Pipeline design
===============

This page describes the computational logic at a conceptual level.

Key components
--------------

The published HmtG-PacBio pipeline concept combines:

- Multiple sequence alignment (MSA) to place reads into a comparable coordinate system
- A machine-learning representation step (modified variational autoencoders)
- Density-based clustering (DBSCAN) to group reads into OTUs / haplotypes

The implementation in this repository follows that spirit, with a pragmatic script-first structure.

Step-by-step (conceptual)
-------------------------

1. **Read QC + subsampling**
   - Filter reads by mean Q score
   - Randomly subsample a fixed number of reads (to keep runtimes predictable)

2. **MSA**
   - Convert subsampled reads to FASTA
   - Run MAFFT with nucleotide orientation adjustment enabled
   - Save the raw MSA for auditability

3. **Haplotype inference**
   - Transform aligned reads into a feature representation
   - Cluster reads into OTUs/haplotypes
   - Summarize each haplotype and write FASTA outputs

4. **Optional: local BLAST**
   - If BLAST+ + database are present, search haplotypes against the local reference set
   - Include results in the PDF/JSON report

5. **Distance matrix**
   - Compute all-vs-all distances between inferred haplotypes
   - Write a TSV table (and summarize in the PDF)

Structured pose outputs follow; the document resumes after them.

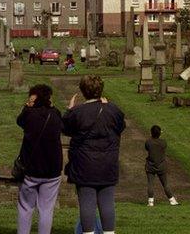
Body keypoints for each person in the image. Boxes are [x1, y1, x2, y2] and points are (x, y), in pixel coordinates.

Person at [63, 76, 125, 234]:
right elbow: (120, 127)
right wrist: (108, 107)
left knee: (86, 203)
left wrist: (69, 110)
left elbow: (66, 129)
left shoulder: (77, 112)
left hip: (84, 164)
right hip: (108, 163)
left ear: (83, 91)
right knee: (107, 202)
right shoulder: (114, 110)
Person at [16, 84, 63, 234]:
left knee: (25, 207)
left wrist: (27, 106)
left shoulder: (29, 114)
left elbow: (20, 121)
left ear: (34, 98)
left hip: (31, 168)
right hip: (52, 169)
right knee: (46, 209)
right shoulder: (55, 113)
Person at [145, 125, 178, 207]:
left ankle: (150, 202)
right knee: (165, 184)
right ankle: (172, 200)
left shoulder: (148, 142)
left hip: (150, 166)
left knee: (150, 184)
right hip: (161, 166)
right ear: (159, 133)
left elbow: (147, 148)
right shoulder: (163, 142)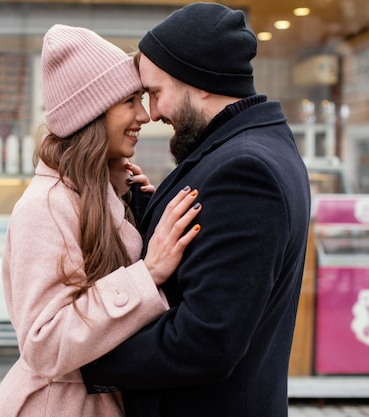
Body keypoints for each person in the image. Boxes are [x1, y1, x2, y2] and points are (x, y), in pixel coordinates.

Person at [81, 3, 312, 417]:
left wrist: (84, 355)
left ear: (199, 81)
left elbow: (206, 339)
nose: (152, 113)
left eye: (155, 92)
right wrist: (146, 209)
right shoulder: (252, 146)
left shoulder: (245, 171)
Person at [0, 24, 202, 417]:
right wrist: (147, 273)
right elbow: (44, 344)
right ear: (91, 113)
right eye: (129, 101)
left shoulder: (103, 192)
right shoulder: (46, 206)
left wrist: (135, 210)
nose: (144, 114)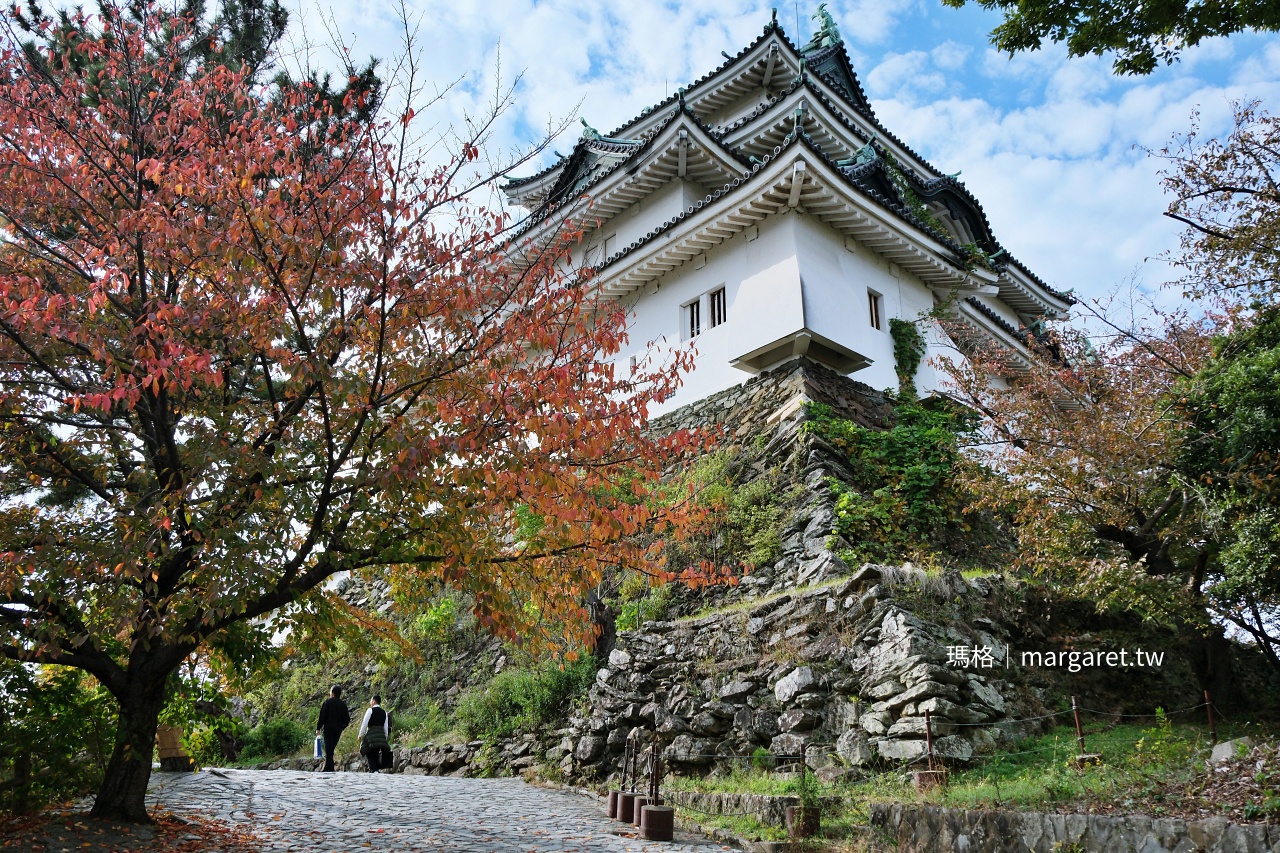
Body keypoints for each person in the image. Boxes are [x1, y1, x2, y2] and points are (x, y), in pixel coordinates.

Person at [315, 685, 350, 773]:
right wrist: (342, 727)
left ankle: (329, 768)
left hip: (328, 729)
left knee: (329, 749)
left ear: (333, 692)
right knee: (331, 749)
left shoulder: (327, 702)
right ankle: (329, 767)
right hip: (337, 730)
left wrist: (318, 728)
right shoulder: (343, 704)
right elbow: (347, 719)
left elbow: (322, 716)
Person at [358, 694, 393, 772]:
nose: (370, 702)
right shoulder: (384, 713)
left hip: (371, 734)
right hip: (380, 735)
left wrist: (360, 734)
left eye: (371, 700)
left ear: (373, 701)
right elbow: (385, 726)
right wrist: (385, 737)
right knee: (376, 751)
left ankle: (373, 769)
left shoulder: (370, 710)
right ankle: (376, 769)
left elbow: (364, 723)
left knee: (368, 751)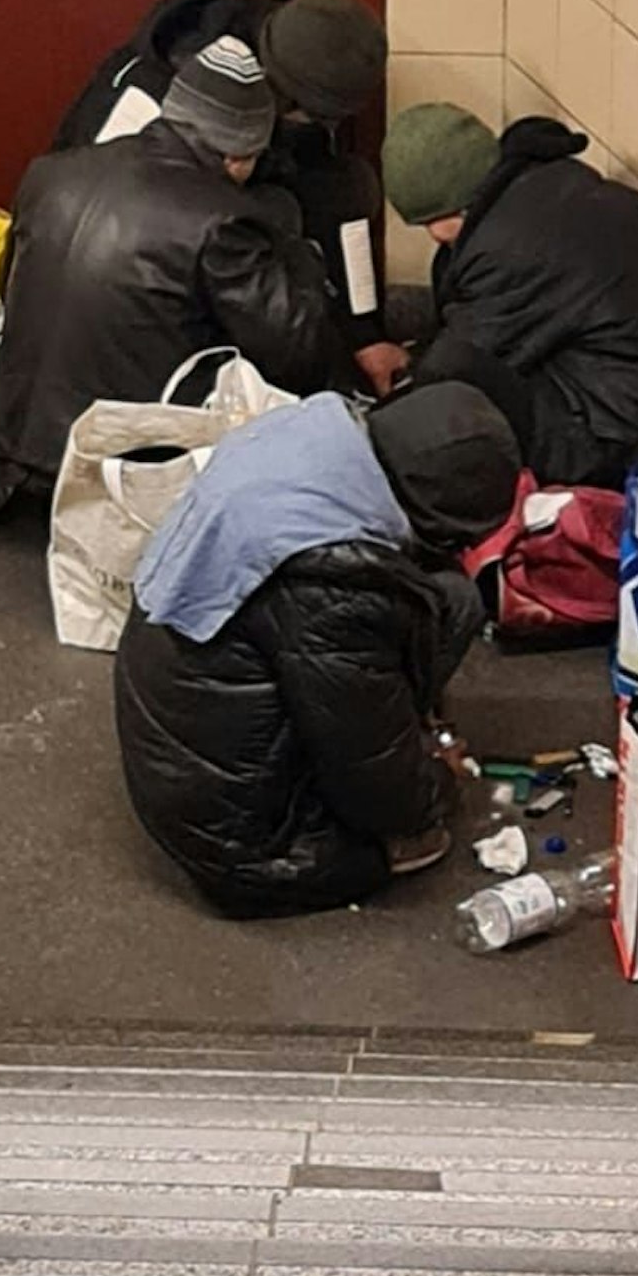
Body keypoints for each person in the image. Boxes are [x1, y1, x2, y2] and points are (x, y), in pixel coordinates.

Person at [114, 382, 522, 917]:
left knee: (451, 598)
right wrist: (438, 782)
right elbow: (374, 781)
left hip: (184, 735)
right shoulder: (335, 583)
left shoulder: (313, 439)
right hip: (244, 843)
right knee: (400, 817)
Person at [0, 36, 344, 503]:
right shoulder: (223, 220)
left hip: (12, 450)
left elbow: (11, 288)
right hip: (119, 475)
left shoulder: (50, 175)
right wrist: (299, 257)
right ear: (238, 154)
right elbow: (299, 355)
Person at [52, 0, 401, 395]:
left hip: (211, 271)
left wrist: (364, 334)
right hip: (124, 306)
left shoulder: (306, 51)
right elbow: (92, 217)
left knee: (343, 184)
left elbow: (335, 193)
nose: (320, 127)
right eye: (311, 116)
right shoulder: (146, 95)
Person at [379, 104, 638, 490]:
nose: (434, 234)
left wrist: (378, 422)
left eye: (435, 219)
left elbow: (459, 362)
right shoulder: (544, 185)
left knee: (445, 400)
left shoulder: (512, 249)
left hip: (625, 443)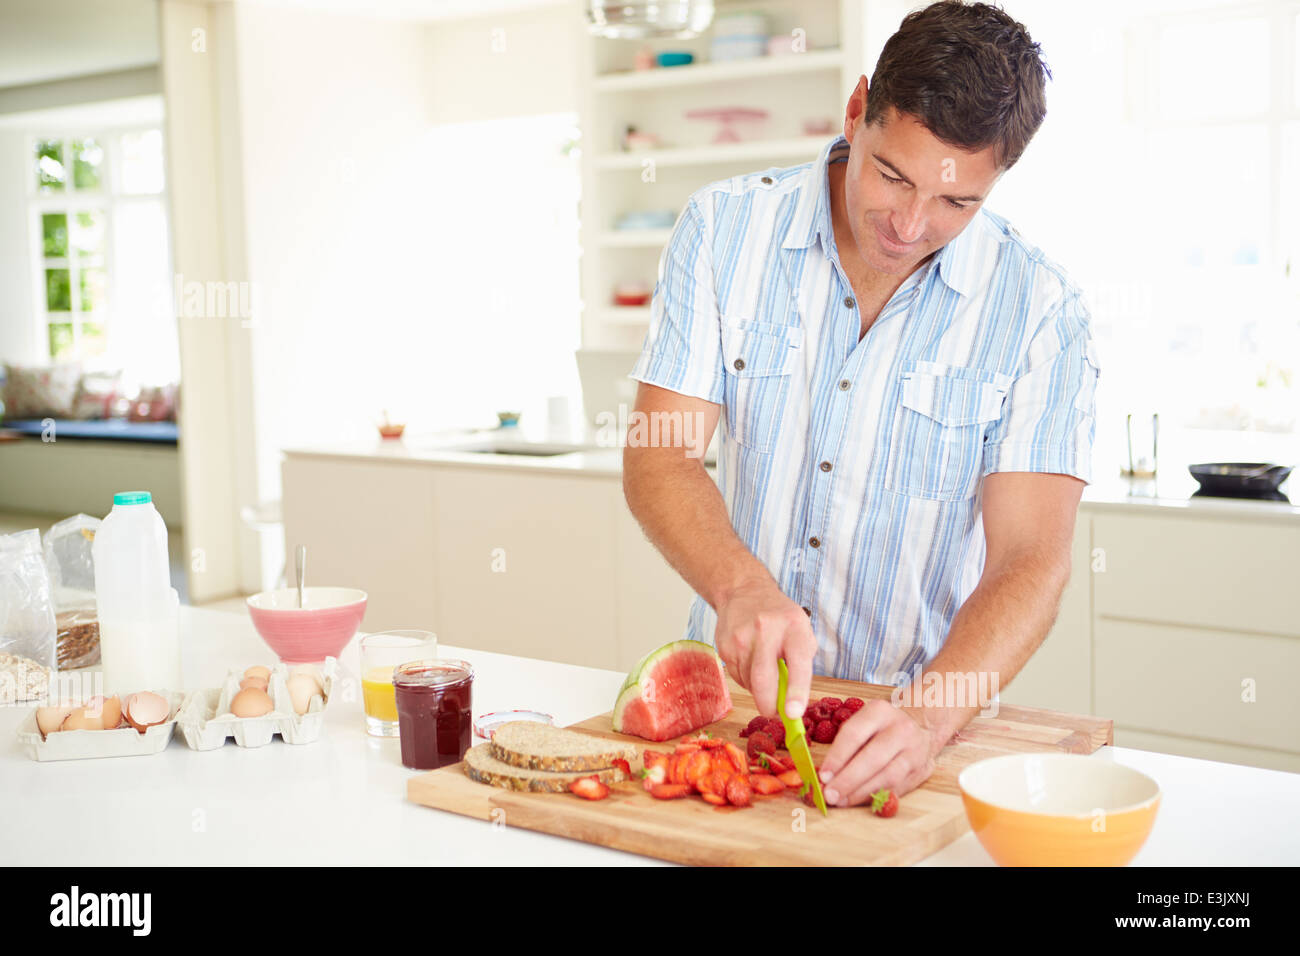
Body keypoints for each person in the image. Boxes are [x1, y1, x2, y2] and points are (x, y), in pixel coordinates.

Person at [622, 1, 1100, 806]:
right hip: (736, 715)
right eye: (893, 175)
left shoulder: (1041, 311)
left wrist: (929, 716)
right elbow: (660, 454)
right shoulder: (722, 232)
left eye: (957, 203)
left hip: (917, 720)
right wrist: (742, 587)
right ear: (857, 111)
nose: (910, 226)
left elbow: (1032, 558)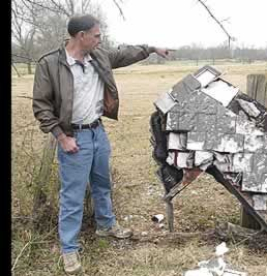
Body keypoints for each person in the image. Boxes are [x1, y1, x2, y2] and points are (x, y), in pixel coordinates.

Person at [32, 14, 170, 274]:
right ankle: (69, 249)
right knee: (72, 196)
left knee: (102, 184)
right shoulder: (51, 64)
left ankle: (106, 225)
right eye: (96, 35)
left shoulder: (99, 55)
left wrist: (151, 49)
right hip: (74, 136)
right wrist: (62, 138)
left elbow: (125, 53)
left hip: (98, 132)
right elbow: (41, 107)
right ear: (81, 36)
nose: (101, 39)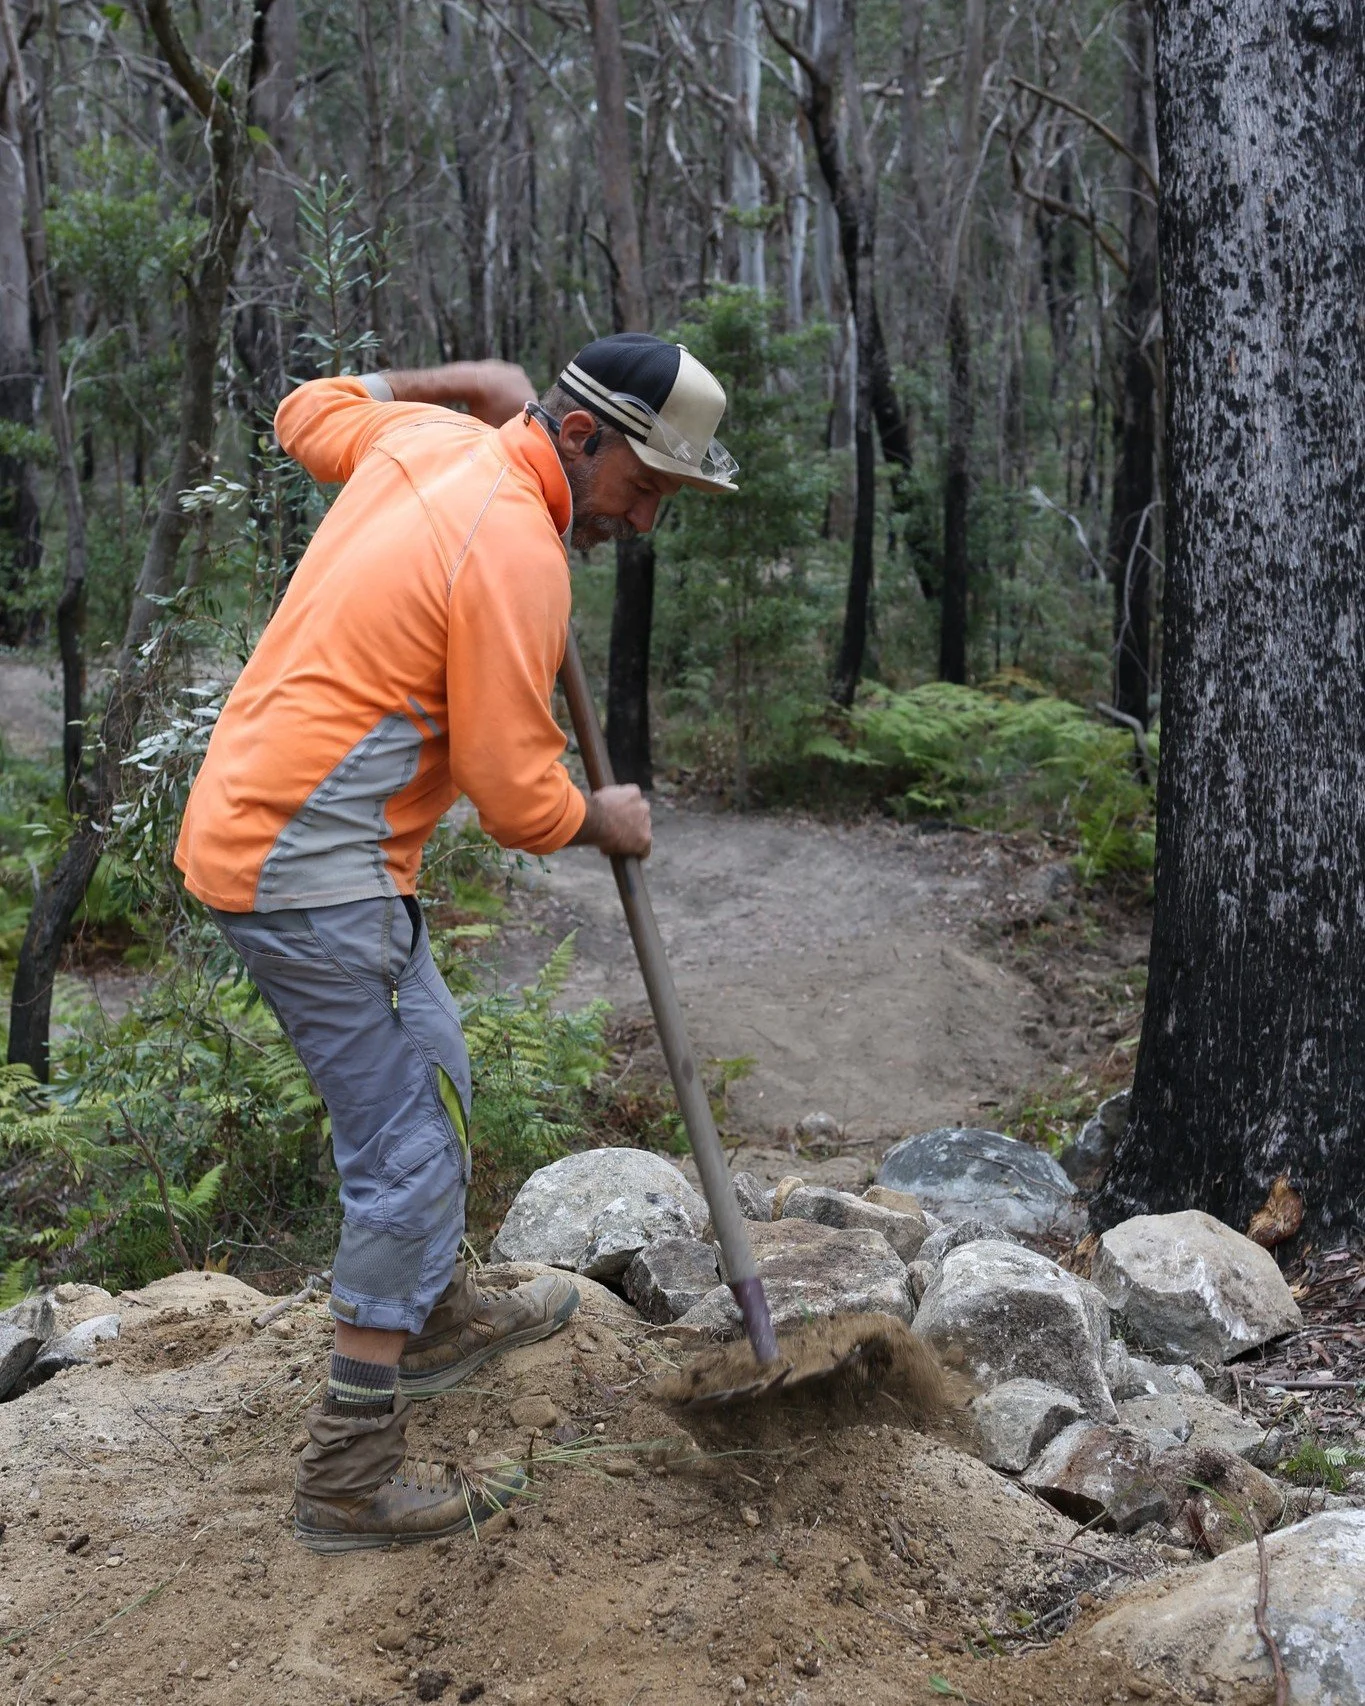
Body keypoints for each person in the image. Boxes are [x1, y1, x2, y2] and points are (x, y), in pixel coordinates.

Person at [174, 333, 738, 1551]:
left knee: (433, 1054)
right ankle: (347, 1476)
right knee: (411, 1152)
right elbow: (518, 797)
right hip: (309, 871)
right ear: (579, 437)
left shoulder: (427, 438)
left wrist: (463, 386)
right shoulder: (518, 552)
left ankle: (430, 1313)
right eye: (645, 490)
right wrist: (606, 813)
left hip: (275, 834)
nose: (642, 524)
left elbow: (303, 408)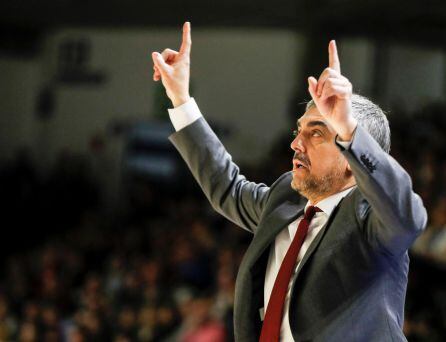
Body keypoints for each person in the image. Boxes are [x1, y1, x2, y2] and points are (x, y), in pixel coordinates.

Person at [151, 22, 427, 342]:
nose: (296, 144)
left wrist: (349, 128)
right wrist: (180, 98)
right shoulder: (286, 197)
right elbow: (225, 186)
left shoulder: (373, 220)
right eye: (299, 130)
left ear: (353, 158)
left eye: (317, 133)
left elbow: (409, 216)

Why the pipeline is structured this way
---------------------------------------

- Long reads that span the full amplicon reduce the need for assembly and help avoid chimeric consensus artifacts.
- Subsampling makes it feasible to run many samples and still get informative haplotype sets.
- A local reference DB keeps control in the researcher's hands (you can include unpublished or curated sequences).